* SOURCE EXCERPT

# # #

In a chapter on ‘inner listening’ Fiumara also relates the dominance of rationality to a certain impoverishment of receptivity and self-knowledge, in spite of a culture that appears to exalt the individual and celebrate individuality. The use of intuition and the ability to remain with ambiguity are seen as essential to invention and new thinking:

 ‘creativity can be linked to that paradoxical capacity for knowing how to use our cognitive coordinates and, at the same time, knowing how to abandon our rational ground by not  using it.’ (Fiumara, 1990:142)
Building on the exchange between Socrates and Theaetetus in Plato’s Dialogues, Fiumara develops the metaphor of philosophical listening as midwifery.  She talks in terms of the midwife’s role in attending births and in terms of their reputation for wisdom as matchmakers, knowing what (in Socrates words) ‘unions are likely to produce a brave brood’.  To undo the metaphor (as far as it is possible to do such a thing) a good listener is able to bring thought to birth and to make the best connections between thoughts. If the listener pursues the maieutic method, she must be guided both by her experience of assisting at other ‘births’ and by observing and responding to the unique and urgent features of the birth in hand, however difficult or awkward.

# # #

* TASK INSTRUCTIONS
A – Answer these from the passage on Fiumara's account of listening:
(i) In the chapter on 'inner listening', what does Fiumara relate the dominance of rationality to?
(ii) Which exchange in Plato's Dialogues does Fiumara build on?
(iii) What metaphor does she develop from that exchange?
B – Write the next part of the passage on Fiumara's account of listening, picking up after its final sentence.
The material that follows is not needed for any task.

# # #

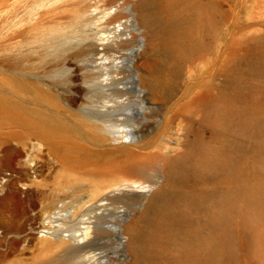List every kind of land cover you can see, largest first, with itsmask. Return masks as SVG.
I'll list each match as a JSON object with an SVG mask.
<instances>
[{
  "label": "rangeland",
  "instance_id": "obj_1",
  "mask_svg": "<svg viewBox=\"0 0 264 264\" xmlns=\"http://www.w3.org/2000/svg\"><path fill=\"white\" fill-rule=\"evenodd\" d=\"M0 102V264H264V0H0Z\"/></svg>",
  "mask_w": 264,
  "mask_h": 264
},
{
  "label": "bare ground",
  "instance_id": "obj_2",
  "mask_svg": "<svg viewBox=\"0 0 264 264\" xmlns=\"http://www.w3.org/2000/svg\"><path fill=\"white\" fill-rule=\"evenodd\" d=\"M107 6L108 5H106V7ZM210 17L211 15L209 14V11L200 10L199 12L195 14V17L193 18V20L189 22V26H197V28L199 29V32H201L204 29L205 25L207 24L206 22L209 20ZM114 20H115V16L110 15L109 21H114ZM50 132H53V131L50 130ZM224 157H225L224 152H221L219 150H211L210 152L207 151L201 159V164L207 168H211L213 170L219 171L221 170L220 164L222 163V161H224L223 160ZM238 163L236 164L234 163L230 168H227L228 171L230 173H234L237 169L236 167H239V169L241 167L243 168L244 165L239 166L241 164L240 163L237 166ZM236 177L239 183L235 190L230 191L229 194L226 195L224 199V203H223V209L220 212L219 216L217 217V224H216L215 229L207 237L203 238V241H202L203 252L206 258L210 261L216 260V258L218 257L220 253V250L223 248L221 246L223 239L225 238V236H227V239L229 237V233L231 230V225H230L231 220L234 218V215L237 213L236 209H237L238 202L245 201L246 203L250 205L249 206L250 211L249 213H247V215L249 214L252 216H257L259 218L258 220H261V221H263L264 219V215H263L264 214V211H263L264 183H261V181H258V182L256 181L255 183L251 182L248 173H246L245 171H241L240 174L237 173ZM7 196H9V194H6L5 196L0 197V201H3V202L6 201ZM9 242H11V245L13 247H16L21 242V238H16Z\"/></svg>",
  "mask_w": 264,
  "mask_h": 264
}]
</instances>
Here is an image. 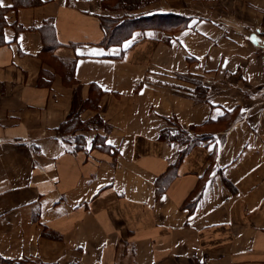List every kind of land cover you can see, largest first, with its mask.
Masks as SVG:
<instances>
[{"label": "crops", "instance_id": "obj_1", "mask_svg": "<svg viewBox=\"0 0 264 264\" xmlns=\"http://www.w3.org/2000/svg\"><path fill=\"white\" fill-rule=\"evenodd\" d=\"M17 1L0 6V264H264V0H158L132 14L174 29L110 46L100 16L124 12L104 0ZM74 110L89 128L60 136ZM168 118L188 143L159 138Z\"/></svg>", "mask_w": 264, "mask_h": 264}, {"label": "trees", "instance_id": "obj_2", "mask_svg": "<svg viewBox=\"0 0 264 264\" xmlns=\"http://www.w3.org/2000/svg\"><path fill=\"white\" fill-rule=\"evenodd\" d=\"M108 1L110 0H104L102 9L104 11H122L124 14L122 16H113V15H101L100 20H101V28L104 32V39H103V44L106 46L110 45H119L121 44L125 39H127L134 30L136 29H158V28H163V29H174V27L177 26V23L172 22L171 20H168L169 17L173 16L171 14H151L147 16H136L132 14L133 11L141 9L153 2H156L158 0H117L115 6L113 8L108 7L106 4L109 3ZM19 2L16 0V4ZM180 17V16H178ZM176 24V25H175ZM2 37V33L0 30V40ZM4 42V41H2ZM0 41V43H2ZM201 86V85H200ZM199 85L197 86V91L200 90ZM102 94V91L99 90V95ZM77 99L74 96V102ZM93 104L92 106L97 105V100L96 98H91L89 97L86 101L82 102V104L79 106V110H82L83 108ZM77 104H78V99H77ZM96 104V105H95ZM98 117V116H97ZM99 118V117H98ZM168 122V127L164 128L160 132L159 138L167 141L169 143H182L186 144L188 143L190 139L191 133L184 129L182 125L174 118H168L166 119ZM85 125L87 128H85ZM89 125L85 123L84 121L81 120L79 112L72 111L70 115L68 116V119L57 129V133L61 136L62 134L69 133L75 135L74 132L77 129H88ZM76 140V146H84L85 139L83 136H75ZM81 142V143H80ZM100 147V148H110L106 144V139L100 135L96 136L94 139V146ZM187 152V149L182 150L179 154V157L174 164L173 167H176L179 162L184 158L185 154ZM169 177H166L168 179ZM168 181L164 180V183H161V179L157 180V191L158 193H161L162 191L165 190L167 187ZM191 202V203H190ZM189 205L190 210L193 209V206L195 204L193 198L186 203V205Z\"/></svg>", "mask_w": 264, "mask_h": 264}, {"label": "rangeland", "instance_id": "obj_3", "mask_svg": "<svg viewBox=\"0 0 264 264\" xmlns=\"http://www.w3.org/2000/svg\"><path fill=\"white\" fill-rule=\"evenodd\" d=\"M109 3H107L106 5L108 6V7H111V8H113L114 6H115V4H116V2H117V0H110V1H108ZM153 3H155V2H153ZM152 4V3H151ZM150 5V4H149ZM100 98V95H98V94H96V100L97 99H99ZM96 109H98V107H96ZM96 124H98L99 126H104L106 129H108V125L106 124V123H104V121L99 117H97L96 116ZM85 128H87V126L85 125ZM79 141V140H78ZM77 141V142H78ZM81 143V142H80Z\"/></svg>", "mask_w": 264, "mask_h": 264}, {"label": "snow or ice", "instance_id": "obj_4", "mask_svg": "<svg viewBox=\"0 0 264 264\" xmlns=\"http://www.w3.org/2000/svg\"><path fill=\"white\" fill-rule=\"evenodd\" d=\"M0 6H3V0H0ZM111 143V142H109Z\"/></svg>", "mask_w": 264, "mask_h": 264}]
</instances>
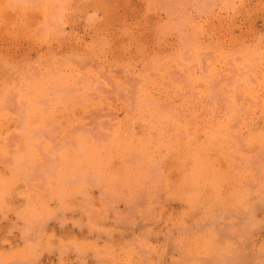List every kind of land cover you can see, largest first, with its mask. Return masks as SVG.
Wrapping results in <instances>:
<instances>
[{
	"label": "rangeland",
	"instance_id": "1",
	"mask_svg": "<svg viewBox=\"0 0 264 264\" xmlns=\"http://www.w3.org/2000/svg\"><path fill=\"white\" fill-rule=\"evenodd\" d=\"M0 264H264V0H0Z\"/></svg>",
	"mask_w": 264,
	"mask_h": 264
}]
</instances>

# # #

* RESULTS FOR THE EXERCISE
A –
(i) A certain impoverishment of receptivity and self-knowledge.
(ii) The exchange between Socrates and Theaetetus.
(iii) Philosophical listening as midwifery.

B –
The significance of metaphor
‘The Metaphoric Process’ (Fiumara, 1995) explores metaphor as an interaction between life and language, a process that shapes our reasoning and grasp of experience. Metaphor bridges the segregated categories of body and mind and the traditional distinctions of rational-versus-instinctual, often in highly personal ways:

 ‘Through a metaphoric appreciation of language, knowledge is seen not so much as the task of ‘ getting reality right’ but rather as the enterprise of developing linguistic habits for coping with whatever reality-in-the-making we may have to confront.’ (Fiumara, 1995:72)
Such a perspective challenges the firmness of the categories of knowledge that some philosophers take as binding and as oppositional dichotomies: cognition and empathy, thinking and feeling:
 ‘a maturational approach emerging from an awareness of metaphorical processes proposes instead that those realms constitute but complementary and reciprocally indispensable polarities to be instrumentally identified within our evolving rationality.’ (Fiumara, 1995 p.73)
Fiumara’s threads
Woven into our conversation are some threads that we have pulled from Fiumara’s handwork: listening, as a process that can close down or open up our thinking; limitations of rationalism and dualism; the possibilities revealed through her perspective on the metaphoric; creativity, imagination and new knowledge. These have both philosophical and pedagogical implications.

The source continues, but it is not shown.